Step 3: Defy your inner jailer
At this point you’ll begin to realize that your heart is telling you where to steer your life. You’ll know the next step because you will begin to long for anything that connects you to it.When desire really comes from your heart, deciding to act on it will bring another strong sensation. You’ll feel an extraordinary clarity, the sense that something inside you has clicked into place. Of course, your Inner Jailer might not agree. You may be flooded with reminders that your heart’s instructions are stupid or boring or rude. Don’t listen. Run.
Step 4: Run for the jungle
I’ll never forget the moment Sonya stopped daydreaming about sending her songs to a music producer and decided to Just Do It. It doesn’t sound like much—until you try it yourself. Acting on your heart’s instructions means abandoning all those careful strategies for avoiding rejection and bolting toward the fertile, gorgeous jungle of human imagination and possibility.I’ve watched in awe and admiration as many clients took the enormous risk of freeing and following their hearts. I’ve seen high-income executives joyfully switch to low-paying careers as artists or forest rangers, and people who grew up in poverty dare to believe they deserve decent money. I’ve seen folks adopt children with AIDS or lose 50 pounds. As a 13th-century Zen master said, “The place is here: The way leads everywhere.” Once you are present in your own heart, you’ll find your life going places your mind has never even dreamed of.
Step 5: Spread the word
Toni Morrison said that “the function of freedom is to free someone else.” This is the final step necessary for keeping your heart at liberty, and you do it in just one way: by telling your story. However you do it—a journal, an artistic creation, the pictures you hang on your walls, or the way you raise your children—telling your story demolishes the barriers between your heart and the outside world. I won’t lie: This means that your heart will be exposed and, yes, broken. But it’s important to remember that a heart is imprisoned not by being broken but by being silenced. There will be people (often the people you most want to please) who won’t like what you say. It’s going to hurt—and it’s going to heal.When Sonya started sending out her demo tapes, she became what she called an overnight failure. For months no one so much as acknowledged her creations. Sonya’s heart broke, but she refused to send it back to prison.

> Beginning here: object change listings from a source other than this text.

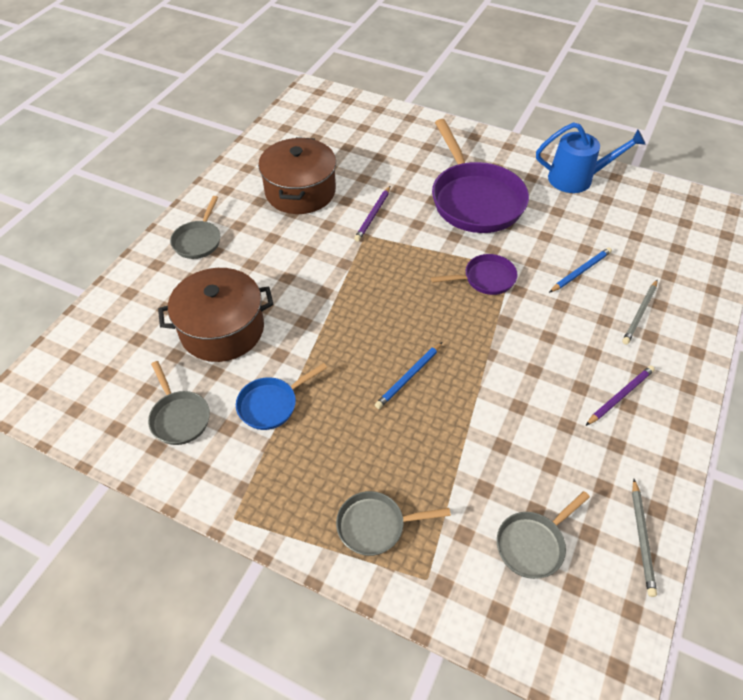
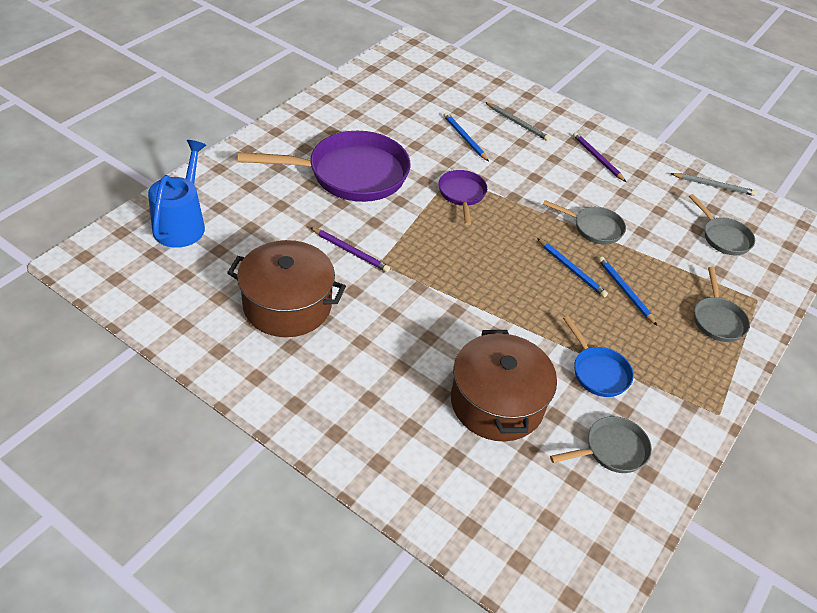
camera: 85 degrees left, 5 degrees down
grey pan [170,196,220,259] -> grey pan moved to [543,200,626,245]
blue watering can [536,122,646,193] -> blue watering can moved to [148,140,206,248]
none -> blue pencil [598,256,657,325]

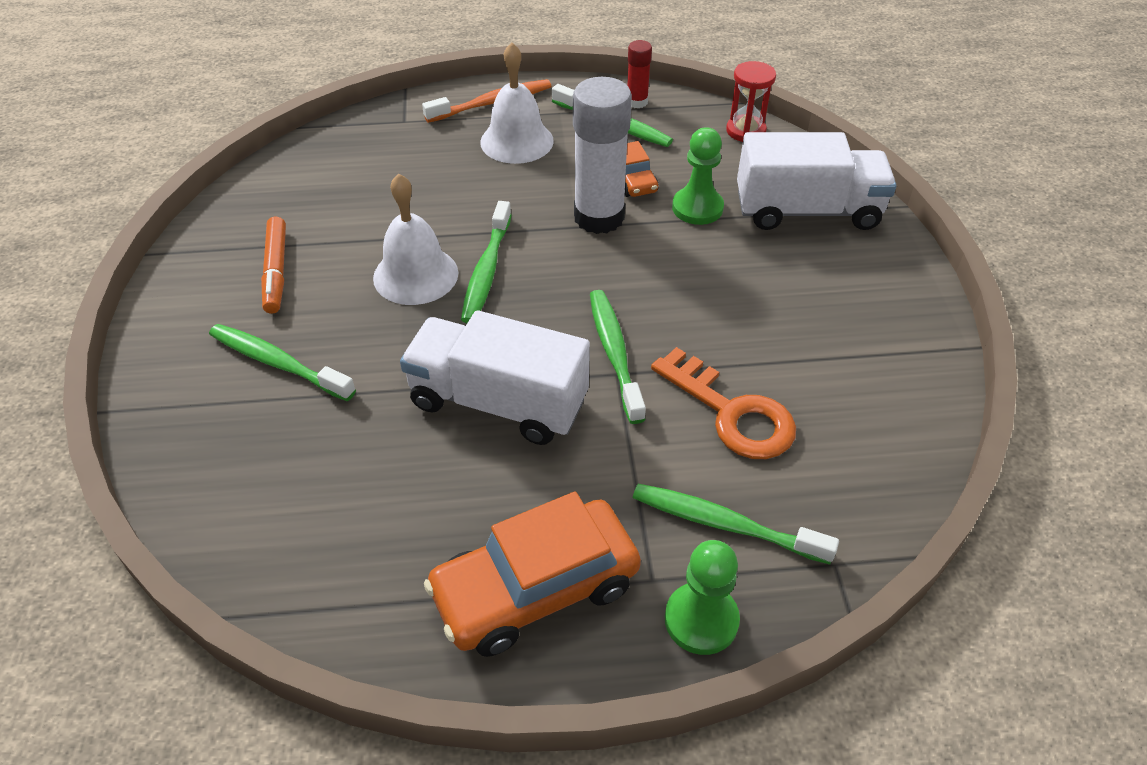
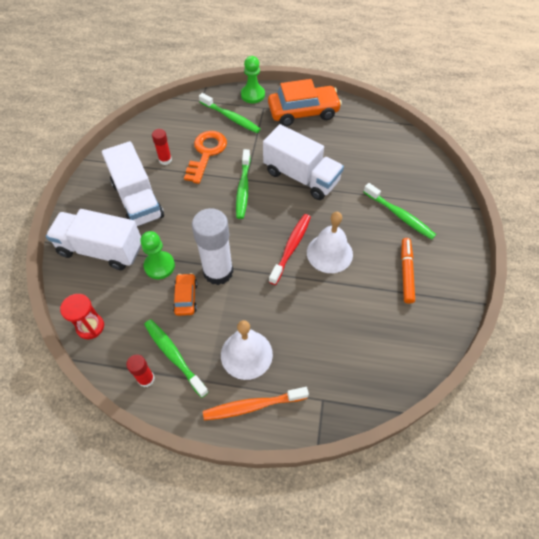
camera: 165 degrees left, 10 degrees up
green toothbrush [461,201,512,323] -> red toothbrush [269,214,311,285]
orange key [651,347,796,459] -> orange key turned 45 degrees clockwise [184,131,227,184]
none -> white truck [102,141,164,226]
none -> red glue stick [152,129,172,165]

Instead she began to think like Khet facing execution: Since things could not be worse, she decided to drop her inhibitions. Her music became less derivative. She began writing raw, gut-deep songs that horrified her family—and impressed some producers. Sonya began to find her “tribe,” the people who understood her true self. She’s still far from famous, but her heart is free, “and that,” she told me, “is what it’s really about.”
As you learn to live by heart, every choice you make will become another way of telling your story, calling your tribe, and liberating not only your heart but the hearts of others. This is the very definition of love, the process that makes all-too-human people and societies capable of true humanity. It will chart you a life’s journey as unique and authentic as your fingerprint; send you out, full of hope and breathtaking exhilaration, onto paths you never thought you could travel. It is the way you were meant to exist. If you stop to listen, you’ll realize that your heart has been telling you so all along.